インターバル❶

「え? なに、どうなったのその人」


 ムーディな音楽が流れるバーで向井チズルはカウンターにグラスを押し付ける様に置き、興奮した様子で言った。

 隣に座る佐藤キヨミはチズルを「まぁまぁ」となだめた。


「どうなったか……その後も死体は見つからず、行方不明のままだそうよ」

「えー、なにそれー」

 キヨミはわざとおどろおどろしく答えたが、チズルは不服そうに口を尖らせた。

「でも有名だよー。チズちゃん知らないの? **ドリームランドで行方不明になった彼氏の話」

「そんなの帰りに喧嘩別れした彼女が適当言ってるだけじゃない?」

「いや本当に行方不明になったんだって。当時ニュースにもなったし」

 キヨミはカクテルを一口飲み、「ネットで調べてみ」と付け加えた。

 そして隣で静かにカルーアミルクを啜る高木ミカへと向く。

「あれ、ミカ、怖い話苦手だったっけ」

「オチでガッカリしただけでしょ。アトラクション終わったら居なくなってたー。ってだけだしー」

 茶々を入れるチズルに「ベー」と舌を出すキヨミ。

 二人のやりとりを横目で見た後、入口のガラス窓を見た。雨が降り始めた様だ。

 ミカは、「チョットだけ」と言い、

「チョットだけ、苦手になっちゃった、かな?」と視線をグラスに戻した。

「えー、もしかして一人暮らしで心霊体験しちゃった系?」

「そうじゃないけど、ちょっと、ね?」

「なにそれー、気になるぅー」

「はいはい。乙女のプライベートなんだから、詮索はしないの!」

 間に挟まれたキヨミは半ば強引に会話を打ち切った。

「へーい」とチズルは言い、カクテルを飲み干す。

「怖い話はこの辺にしときましょ。ね、ミカ」

「ううん、大丈夫。大丈夫だよ。ほんと、気にしないで、ね?」

「やっぱミカは優しーねー。あたしらの中で一番の乙女だもん」

「いちいち茶化さないのッ。まあ、実際そうだけど。メルヘンとかファンタジーとか、好きだもんね、ミカは」

「えへへ」とミカは恥ずかしそうに笑った。


「でもやっぱ話尽きないわー。高校卒業ぶりなのにねー7年ぶり?」

「本当にね。でもびっくりしたわ、ミカったらいつの間にか帰って来てるんだから」

「うん、ごめんね。引っ越しでバタバタしちゃってて、連絡忘れちゃった」


 その時──稲光が走り、薄暗い店内を照らし、数秒後にグラスを揺らしそうな程の雷鳴が轟いた。

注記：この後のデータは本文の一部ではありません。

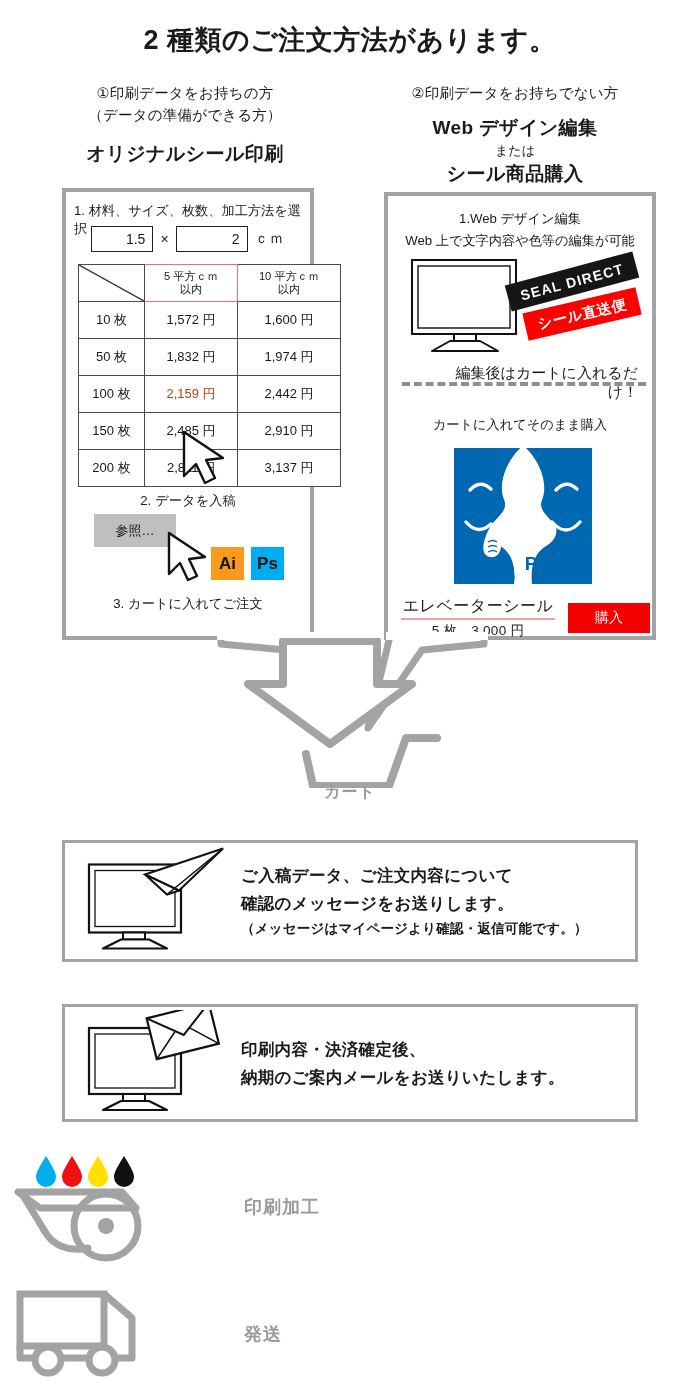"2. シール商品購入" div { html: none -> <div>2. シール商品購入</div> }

 雨音が激しさを増し、店内に流れるムーディなBGMをかき消し始めた。

「わー、結構降って来たじゃん」

 誰に言うでも無く、チズルそう言ってからカクテルのお代わりを注文した。

 バーカウンターの向こうから、初老の男──マスターがカクテルを差し出す。

「怖い話は好きだけど、雷はいやだなぁ」

「雰囲気的には怖話向きじゃない?」


「ふふっ」とマスターが笑う。


「お嬢様方、中々興味深い話をされていますね」

「あ、すいません。声大きかったですよね」

「いえ、結構ですよ。実を言うと、私も好きでしてね。話が」

 柔和な笑みを浮かべ、マスターは言う。

「仕事柄、お客様から色々と聞くんですよ。噂であったり都市伝説であったり、怪談話であったり……先ほどされておられた話は、『アクアツアーの怪生物』ですね。謎の生き物の影を見たと言うお客様も何人かおられましたよ」

「へー」とチズル。

「じゃあじゃあ、何か面白い、怖い話ありませんか?」

 キヨミはバーカウンターから身を乗り出さん勢いで聞いた。

「そうですねえ。それでは、先ほどの**ドリームランドのアクアツアーの噂をひとつ……」

 マスターはにこやかな表情のまま、声のトーンを落として語り出した。